Collected data
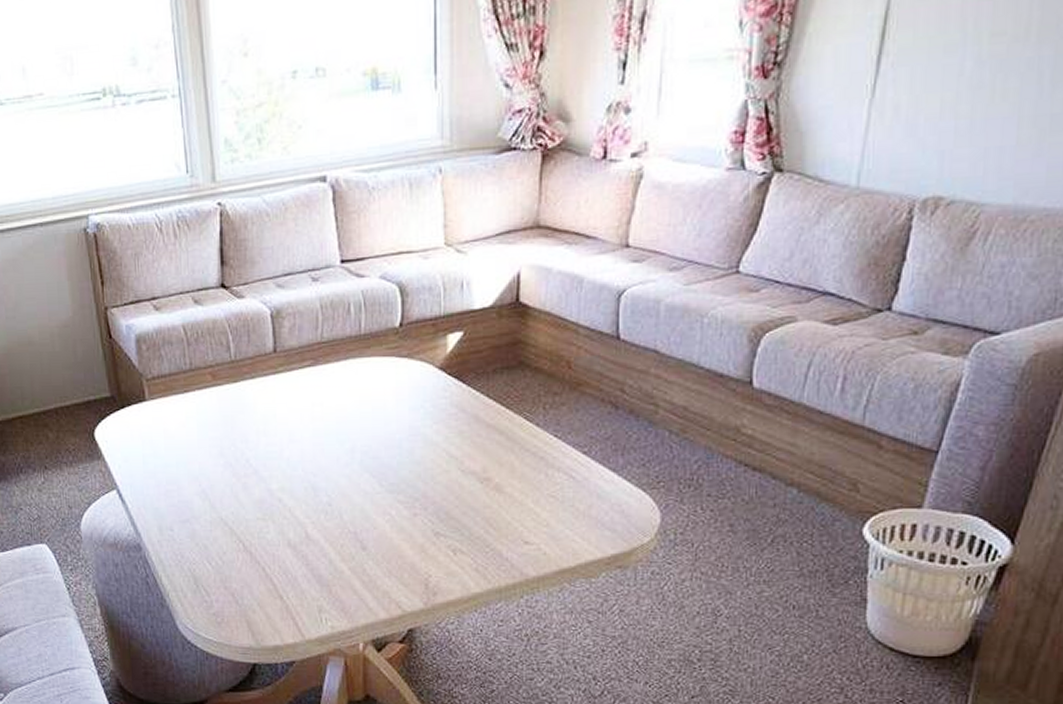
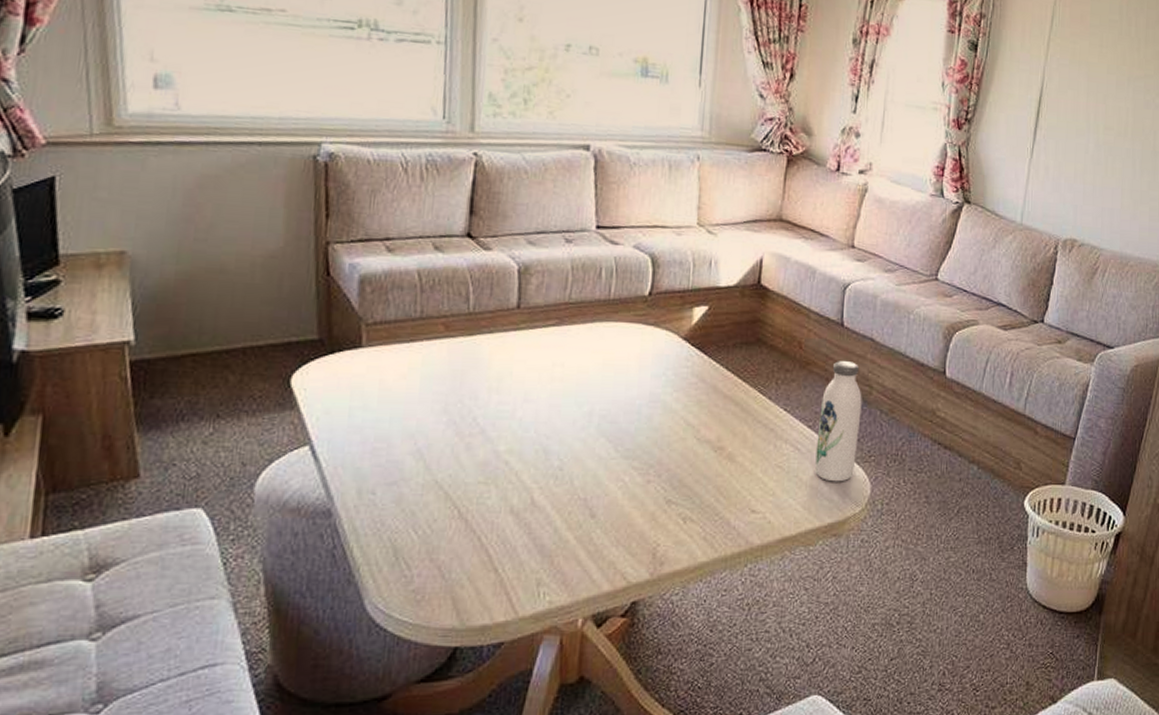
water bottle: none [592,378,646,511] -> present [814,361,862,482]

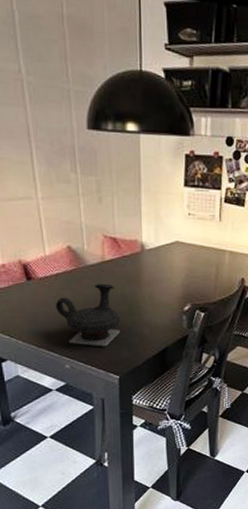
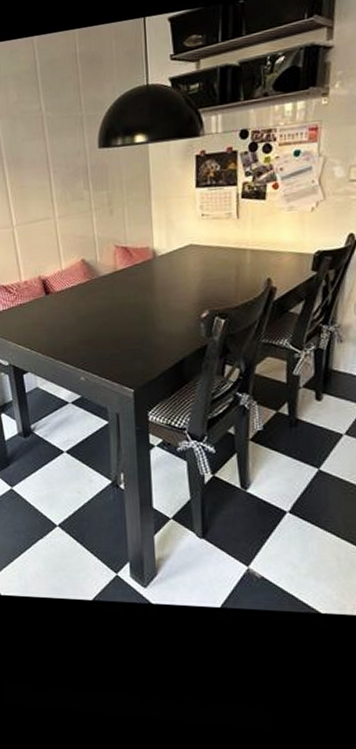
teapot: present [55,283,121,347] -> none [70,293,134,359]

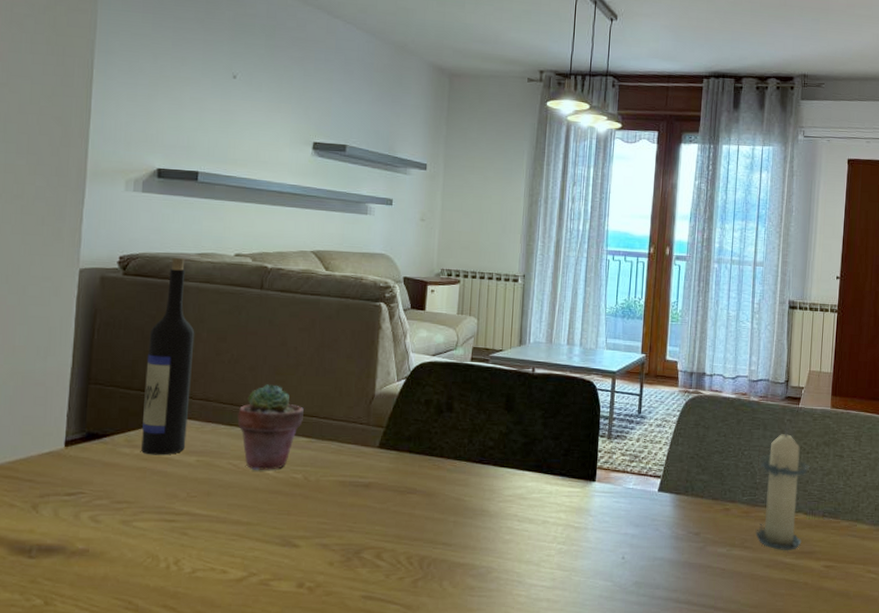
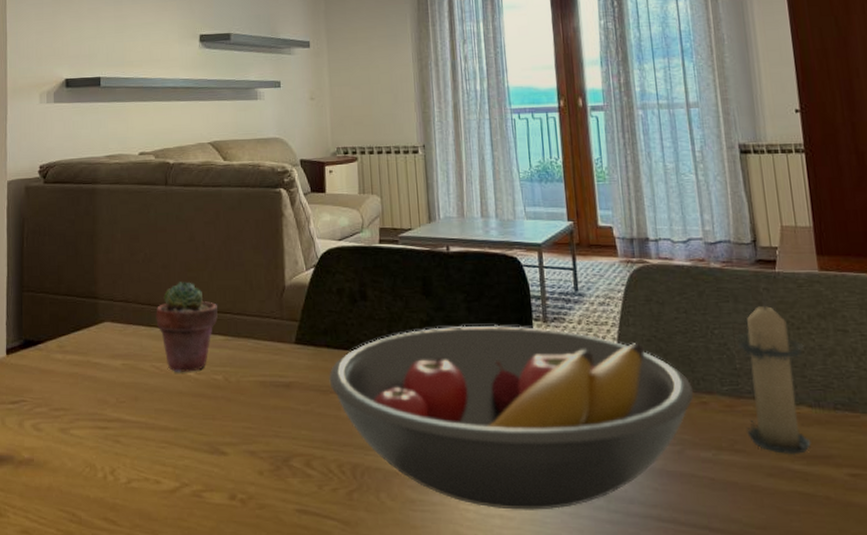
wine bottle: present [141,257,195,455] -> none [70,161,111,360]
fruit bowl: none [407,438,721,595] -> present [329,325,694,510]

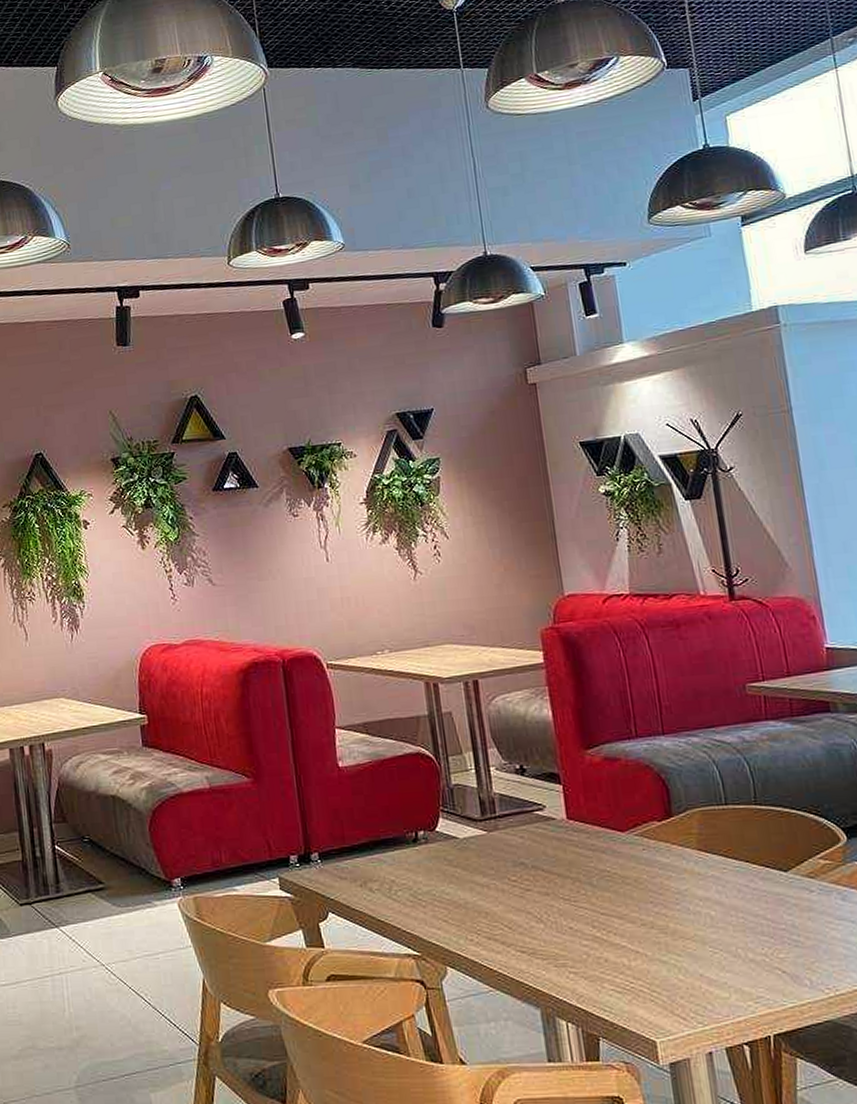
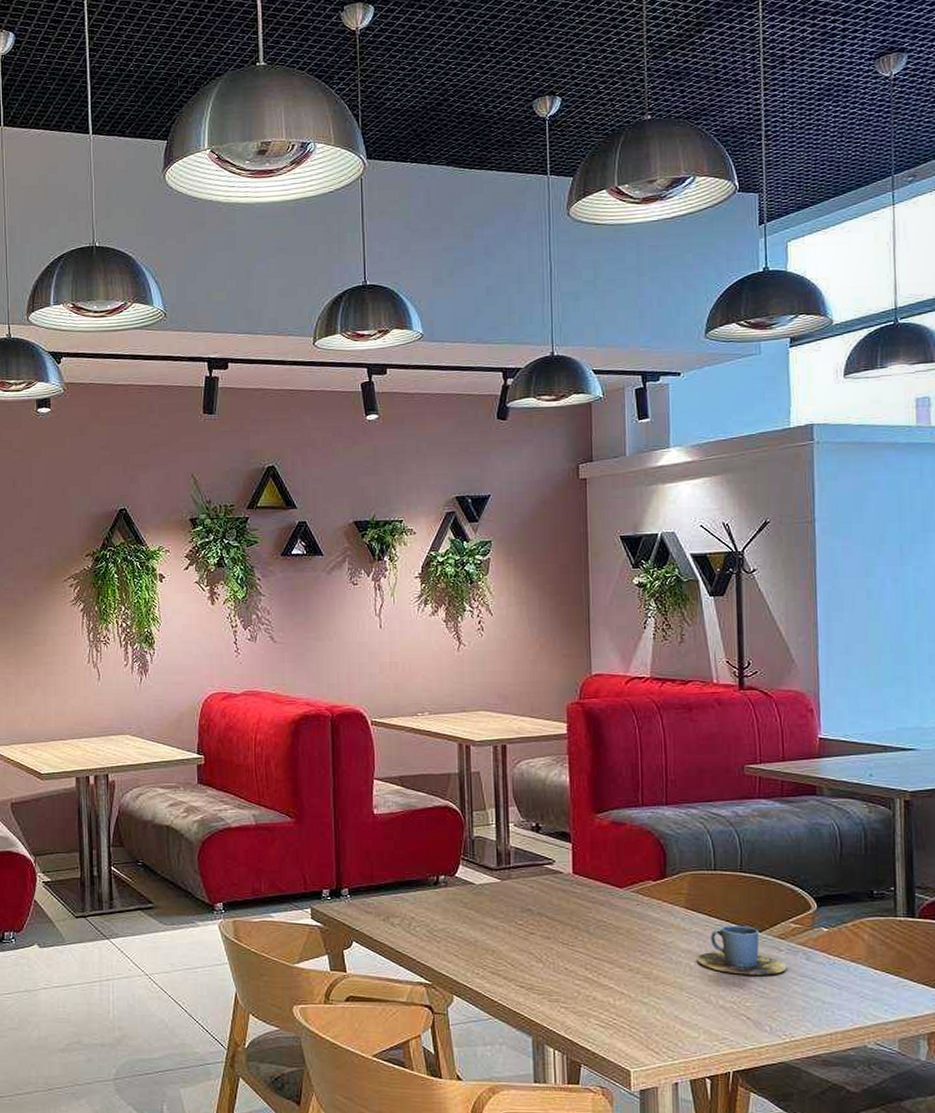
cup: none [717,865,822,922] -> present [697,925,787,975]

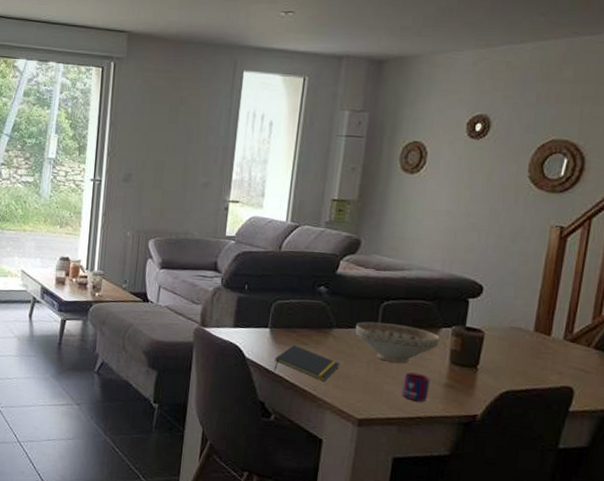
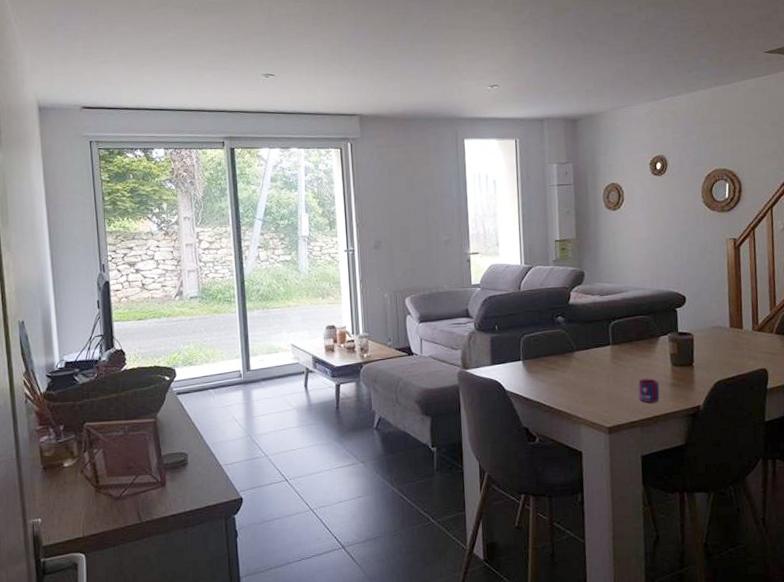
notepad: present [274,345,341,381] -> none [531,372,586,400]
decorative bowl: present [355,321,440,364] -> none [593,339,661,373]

**Activity:**
Starting at the line that contains "fruit bowl: none", please write out every line to the end of the entries, inclusive, copied exactly and with pictures omitted.

**Problem solution:**
fruit bowl: none [407,438,721,595] -> present [329,325,694,510]

cup: none [717,865,822,922] -> present [697,925,787,975]

notepad: present [274,345,341,381] -> none [531,372,586,400]
decorative bowl: present [355,321,440,364] -> none [593,339,661,373]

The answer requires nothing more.